A non-transient computer-readable storage medium is an example of computer-readable media. Computer-readable media includes at least two types of computer-readable media, namely computer-readable storage media and communications media. Computer-readable storage media includes volatile and non-volatile, removable and non-removable media implemented in any process or technology for storage of information such as computer-readable instructions, data structures, program modules, or other data. Computer-readable storage media includes, but is not limited to, phase change memory (“PRAM”), static random-access memory (“SRAM”), dynamic random-access memory (“DRAM”), other types of random-access memory (“RAM”), read-only memory (“ROM”), electrically erasable programmable read-only memory (“EEPROM”), flash memory or other memory technology, compact disk read-only memory (“CD-ROM”), digital versatile disks (“DVD”) or other optical storage, magnetic cassettes, magnetic tape, magnetic disk storage or other magnetic storage devices, or any other non-transmission medium that can be used to store information for access by a computing device. In contrast, communication media may embody computer-readable instructions, data structures, program modules, or other data in a modulated data signal, such as a carrier wave, or other transmission mechanism. As defined herein, computer-readable storage media do not include communication media.

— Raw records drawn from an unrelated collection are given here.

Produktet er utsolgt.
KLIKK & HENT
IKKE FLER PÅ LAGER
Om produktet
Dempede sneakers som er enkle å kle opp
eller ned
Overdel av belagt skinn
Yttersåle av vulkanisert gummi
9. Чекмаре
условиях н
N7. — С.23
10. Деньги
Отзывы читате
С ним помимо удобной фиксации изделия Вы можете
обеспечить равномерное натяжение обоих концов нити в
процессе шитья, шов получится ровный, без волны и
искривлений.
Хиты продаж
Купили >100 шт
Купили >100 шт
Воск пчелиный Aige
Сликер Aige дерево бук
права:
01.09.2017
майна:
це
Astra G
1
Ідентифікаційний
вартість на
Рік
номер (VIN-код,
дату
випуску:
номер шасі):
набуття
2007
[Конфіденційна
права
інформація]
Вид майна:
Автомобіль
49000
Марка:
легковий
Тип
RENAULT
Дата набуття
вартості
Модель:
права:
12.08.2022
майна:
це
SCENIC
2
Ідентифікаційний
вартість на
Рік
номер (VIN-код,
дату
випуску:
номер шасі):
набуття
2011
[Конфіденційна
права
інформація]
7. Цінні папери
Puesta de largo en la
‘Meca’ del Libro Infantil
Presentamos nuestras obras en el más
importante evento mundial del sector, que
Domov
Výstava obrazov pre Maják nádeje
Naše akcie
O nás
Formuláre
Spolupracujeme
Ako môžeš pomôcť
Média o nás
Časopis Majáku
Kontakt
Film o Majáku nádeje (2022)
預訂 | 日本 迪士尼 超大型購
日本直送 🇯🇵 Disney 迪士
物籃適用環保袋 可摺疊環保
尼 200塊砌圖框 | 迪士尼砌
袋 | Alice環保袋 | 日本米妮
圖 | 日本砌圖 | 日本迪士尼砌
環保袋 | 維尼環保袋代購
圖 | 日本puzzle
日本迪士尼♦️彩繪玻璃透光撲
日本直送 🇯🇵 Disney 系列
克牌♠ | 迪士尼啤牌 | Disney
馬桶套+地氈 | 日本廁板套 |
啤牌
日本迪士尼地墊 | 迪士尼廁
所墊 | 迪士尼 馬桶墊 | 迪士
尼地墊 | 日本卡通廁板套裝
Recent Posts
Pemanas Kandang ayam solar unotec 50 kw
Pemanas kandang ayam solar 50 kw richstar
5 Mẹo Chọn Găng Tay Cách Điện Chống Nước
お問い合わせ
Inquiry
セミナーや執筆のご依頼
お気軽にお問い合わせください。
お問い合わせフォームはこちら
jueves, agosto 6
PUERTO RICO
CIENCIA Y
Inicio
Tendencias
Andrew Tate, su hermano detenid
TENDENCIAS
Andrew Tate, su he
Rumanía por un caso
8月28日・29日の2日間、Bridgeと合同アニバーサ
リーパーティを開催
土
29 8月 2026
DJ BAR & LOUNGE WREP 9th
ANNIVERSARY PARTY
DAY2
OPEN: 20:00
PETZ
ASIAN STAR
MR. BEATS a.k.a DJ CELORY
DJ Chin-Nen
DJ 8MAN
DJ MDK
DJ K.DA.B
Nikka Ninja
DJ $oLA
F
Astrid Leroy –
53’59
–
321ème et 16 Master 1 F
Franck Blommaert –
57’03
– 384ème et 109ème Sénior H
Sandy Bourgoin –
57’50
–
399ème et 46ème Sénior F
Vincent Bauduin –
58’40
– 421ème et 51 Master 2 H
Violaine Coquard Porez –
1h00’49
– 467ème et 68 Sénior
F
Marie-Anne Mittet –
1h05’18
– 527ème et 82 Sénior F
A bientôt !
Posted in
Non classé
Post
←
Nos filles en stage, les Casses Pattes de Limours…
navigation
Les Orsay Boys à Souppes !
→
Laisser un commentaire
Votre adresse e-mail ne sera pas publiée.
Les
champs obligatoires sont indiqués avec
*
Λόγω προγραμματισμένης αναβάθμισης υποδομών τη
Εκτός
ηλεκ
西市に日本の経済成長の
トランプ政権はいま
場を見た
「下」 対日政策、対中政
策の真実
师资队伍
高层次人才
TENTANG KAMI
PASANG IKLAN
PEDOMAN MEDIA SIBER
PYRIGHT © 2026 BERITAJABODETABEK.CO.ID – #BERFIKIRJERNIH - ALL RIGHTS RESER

The computer-readable instructions stored on one or more non-transitory computer-readable storage media that, when executed by one or more processors, may perform operations described above with reference to FIGS. 2A, 2B, 3 and 4. Generally, computer-readable instructions include routines, programs, objects, components, data structures, and the like that perform particular functions or implement particular abstract data types. The order in which the operations are described is not intended to be construed as a limitation, and any number of the described operations can be combined in any order and/or in parallel to implement the processes.

Although the subject matter has been described in language specific to structural features and/or methodological acts, it is to be understood that the subject matter is not necessarily limited to the specific features or acts described above. Rather, the specific features and acts described above are disclosed as example embodiments.